(Provided text begins)

Choose the correct letter A, B, or C.
- What was the concern of the parents of the two kids?
A. The children had floppy disc.
B.The children were suffering from cerebral palsy.
C.The children had Parkinson’s disease.
2.What changes were observed in the girl at the age of 14?
A. She was showing hormone changes.
B.The girl was not having any breath-stealing spasms.
C. Her mobility was improved.
3.The reason behind the failure of genetic tests is?
A. The technology has still not improved much.
B. They focus 100,000 Genomes Project on a selection of known genes.
C. The persons who genetic structure is not being checked.
4.The country which launched the 100,000 Genomes Project is
A. United Kingdom
C.United States of America.
5.The main aim of the genome’s project is
A. to obtain better diagnoses
B. to spur the development of a UK genomics industry.
C. Both A and B
Do the following statements agree with the information given in the reading passage 3?
In boxes 6-9 on your answer sheet, write
TRUE if the statement agrees with the information.
FALSE if the statement contradicts with the information.
NOT GIVEN if there is no information on this
- Genomics England is a NHS owned company.
- With the data available with NHS, the genomes are part of regular NHS health records.
- The issue with 1000 genome project is identifying which genome variations cause disease and which are harmless.
- United Kingdom was the first country to launch a large-scale genomic analysis of its population.
- Precision Medicine Initiative is being carried out in United States.
Complete the summary below.
Write the answers in NO MORE THAN THREE WORDS in your answer sheet.

(Provided text ends)
(Data supplied begins)

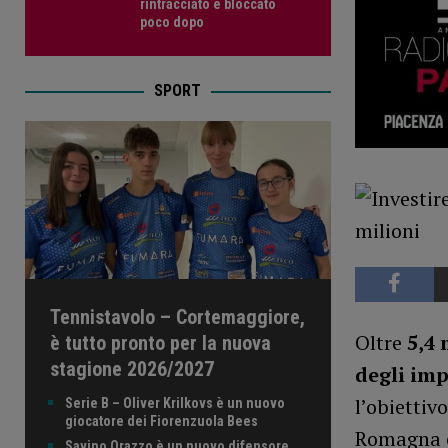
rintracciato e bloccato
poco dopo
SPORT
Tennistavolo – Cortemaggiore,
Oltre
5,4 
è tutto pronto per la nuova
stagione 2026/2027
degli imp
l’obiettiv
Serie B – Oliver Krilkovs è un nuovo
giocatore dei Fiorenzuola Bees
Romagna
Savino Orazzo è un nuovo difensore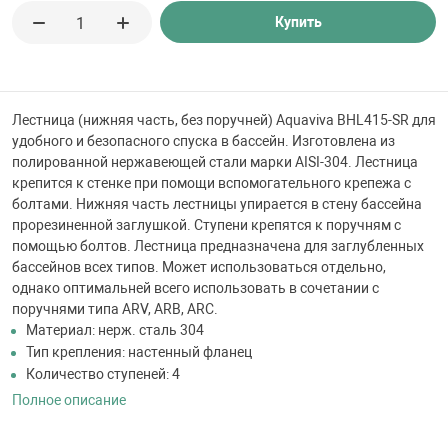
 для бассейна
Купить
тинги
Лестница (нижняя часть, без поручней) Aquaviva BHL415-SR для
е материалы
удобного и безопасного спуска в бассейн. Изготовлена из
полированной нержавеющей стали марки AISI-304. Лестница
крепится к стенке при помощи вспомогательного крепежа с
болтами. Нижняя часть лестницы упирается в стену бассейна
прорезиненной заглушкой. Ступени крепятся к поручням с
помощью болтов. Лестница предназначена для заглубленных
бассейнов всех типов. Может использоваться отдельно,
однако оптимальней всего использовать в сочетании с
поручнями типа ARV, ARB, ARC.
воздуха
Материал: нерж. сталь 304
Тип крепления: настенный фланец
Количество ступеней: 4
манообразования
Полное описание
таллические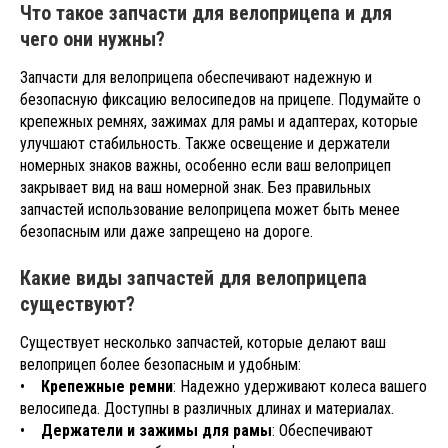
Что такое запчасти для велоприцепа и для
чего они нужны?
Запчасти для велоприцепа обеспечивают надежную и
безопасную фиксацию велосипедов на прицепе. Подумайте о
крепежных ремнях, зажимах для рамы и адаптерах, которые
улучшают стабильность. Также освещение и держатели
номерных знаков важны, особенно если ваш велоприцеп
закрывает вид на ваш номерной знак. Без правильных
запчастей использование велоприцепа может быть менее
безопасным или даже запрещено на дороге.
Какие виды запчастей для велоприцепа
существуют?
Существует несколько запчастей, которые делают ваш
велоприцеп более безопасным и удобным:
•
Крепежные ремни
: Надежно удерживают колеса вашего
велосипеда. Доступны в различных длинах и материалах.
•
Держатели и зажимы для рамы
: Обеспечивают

(Data supplied ends)

● Things to do:
a) Using the reading questions, write out everything from "- The issue" down to "the summary below.".
b) Answer these questions from the reading questions:
(i) Which letters may be chosen in the first set?
(ii) What should be written when there is no information on a statement?
(iii) What is the word limit for each answer in the summary?

● Solutions for each task:
a)
- The issue with 1000 genome project is identifying which genome variations cause disease and which are harmless.
- United Kingdom was the first country to launch a large-scale genomic analysis of its population.
- Precision Medicine Initiative is being carried out in United States.
Complete the summary below.

b)
(i) A, B, or C
(ii) NOT GIVEN
(iii) No more than three words